• DATA PROVIDED:
---------------
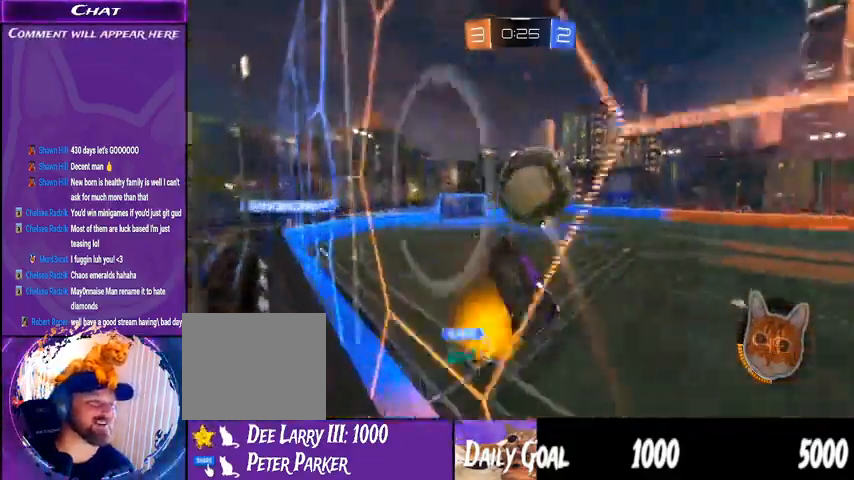
{"dt_ms": 500, "buttons": ["R1", "R2"], "left_stick": "center", "right_stick": "center"}
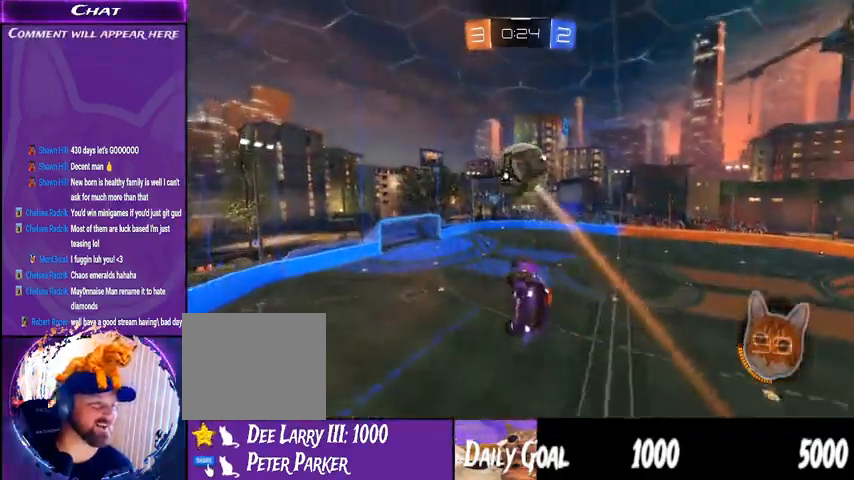
{"dt_ms": 500, "buttons": ["R1", "R2"], "left_stick": "left", "right_stick": "center", "events": [[33, "left_stick", "left"], [67, "R1", "up"], [133, "left_stick", "center"], [400, "R1", "down"], [500, "left_stick", "left"]]}
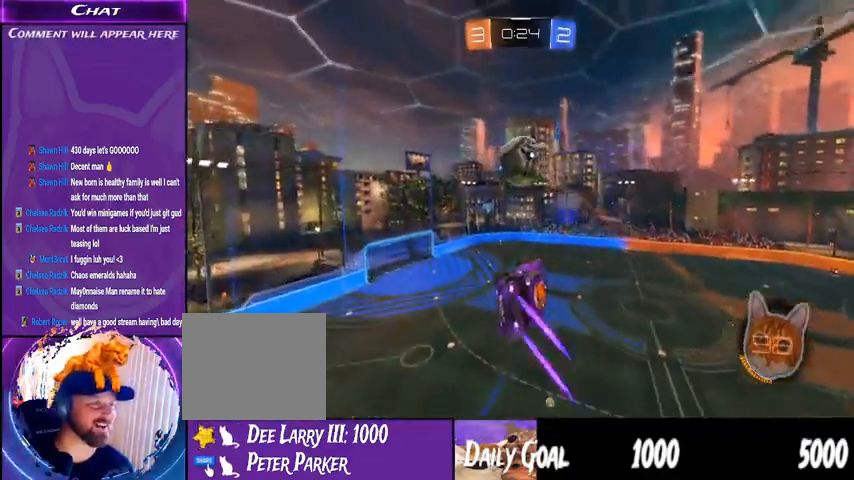
{"dt_ms": 500, "buttons": ["R1", "R2"], "left_stick": "center", "right_stick": "center", "events": [[67, "L1", "down"], [100, "R1", "up"], [133, "L1", "up"], [167, "left_stick", "center"], [233, "R1", "down"], [367, "R1", "up"], [367, "left_stick", "left"], [467, "R1", "down"], [467, "left_stick", "center"]]}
---------------
Pictures aside, reproduce all of the data exactly.

{"dt_ms": 500, "buttons": ["R1", "R2"], "left_stick": "center", "right_stick": "center"}
{"dt_ms": 500, "buttons": ["R1", "R2"], "left_stick": "left", "right_stick": "center", "events": [[33, "left_stick", "left"], [67, "R1", "up"], [133, "left_stick", "center"], [400, "R1", "down"], [500, "left_stick", "left"]]}
{"dt_ms": 500, "buttons": ["R1", "R2"], "left_stick": "center", "right_stick": "center", "events": [[67, "L1", "down"], [100, "R1", "up"], [133, "L1", "up"], [167, "left_stick", "center"], [233, "R1", "down"], [367, "R1", "up"], [367, "left_stick", "left"], [467, "R1", "down"], [467, "left_stick", "center"]]}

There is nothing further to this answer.